Avoiding Water While Working Out

My post from last week on water intake prompted this inquiry from a regular reader in the Philippines.

Thanks for the information on fluids. I run 5–10 K without water until I get back home. I guess my greater concern is under-hydrating. I bike too but usually carry a 3-li-bladder which I refill after 30K. Some of my buddies limit their fluid intake taking in as little water as possible. I always say this could be harmful to them but old-tales of low fluid intake from old-timer bikers always out-reason me. What say?

This is a very good question and observation. It indeed is a old-timers’ myth. I’ve run into the same. It may be borne from the thought that drinking fluids while working out gives you cramps. Like the myth that cold water is bad for you science has proven it all wrong. (Cold water is absorbed in the body faster than warmer water.) The keys of course are moderation in quantity so as not to cause complications and to stay hydrated both before and after workouts because it is rare that an athlete can take in all they lose in the workout.

Some points:
Hydration is highly individual.
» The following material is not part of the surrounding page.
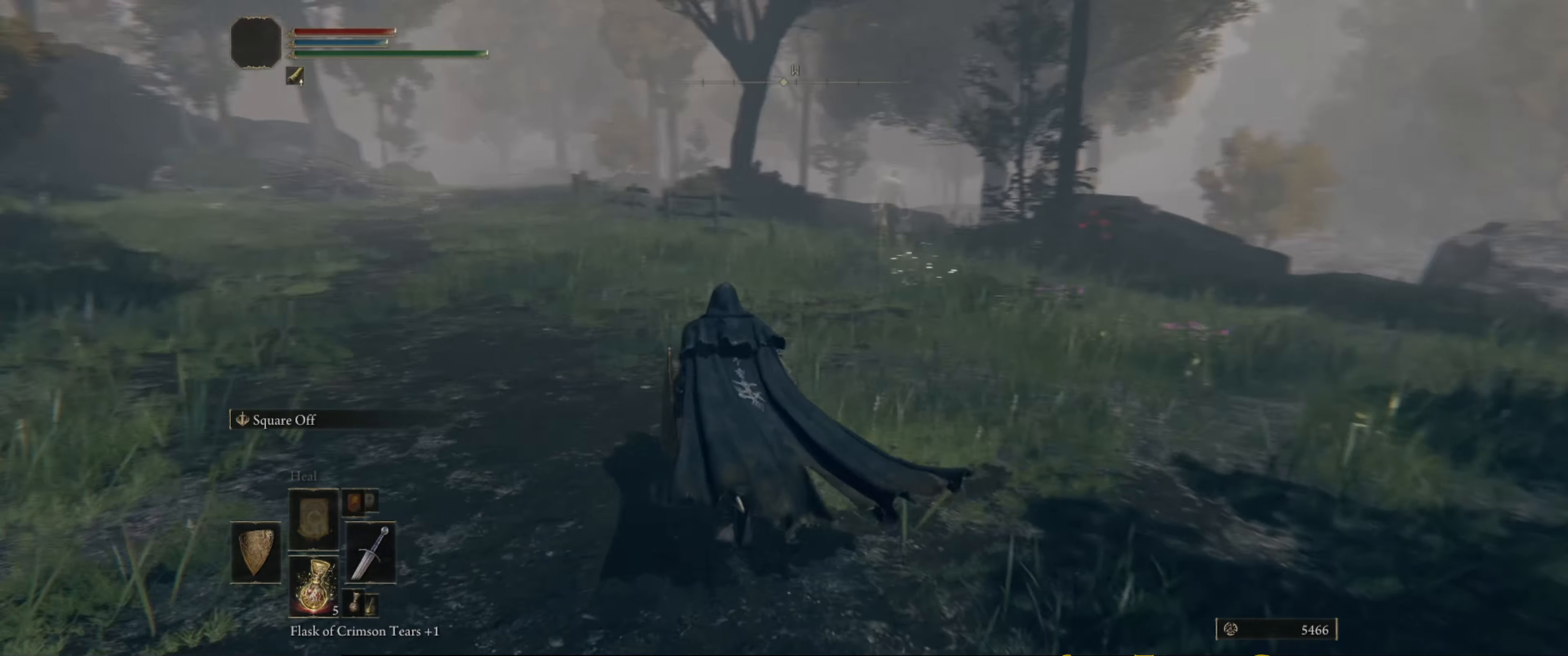
{"buttons": [], "left_stick": "up", "right_stick": "center", "events": [[100, "left_stick", "up"]]}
So doing the weighing exercise before and after a workout is one good technique to help to determine if you need to take in more fluids on a ride/run.

Under-hydrating is by far more common than over-hydrating. Use that weighing-in test to see if you need more fluids or not. As little as 2-3% body weight loss begins to affect performance. For a 70K (154#) guy that is only 2K (4-5 pounds or so).

On a bike you can easily hydrate without the bloating or cramping possibilities that you will be more prone to in running. It is also so easy to carry more than enough fluids on a bike instead of on your person. Therefore, there is no excuse at all for not taking in adequate fluids.

“Heat” effects can begin in temps as low as 70F degrees (27C or so)! It has been shown that environmental temperatures above 65F (23C) WILL slow athletes down. And the effect is more dramatic in a non-acclimated athlete, a poorly conditioned athlete, youth and elderly. But make no mistake about it, even those who “love” the heat and “run great” in the heat slow down… most likely just not as much as others.

[By the way, if you set a PR in some race in temps above these thresholds you can guarantee that on the same course with temps 20F degrees lower you would have run even faster.]

Also individual adaptation is critical and knowing what you can handle as an athlete. I run 45 minutes or so without even a thought of stopping for fluids; even here in the desert with temps hitting well over 40C or 100F! It is NOT that I am advocating it. I’m just saying I know I easily handle it. And I’m smart enough to take fluids before and after to accommodate the effort.

In modest temps (25C/77F and less, or so) I can routinely go an hour and fifteen minutes to an hour and a half without thoughts of fluids.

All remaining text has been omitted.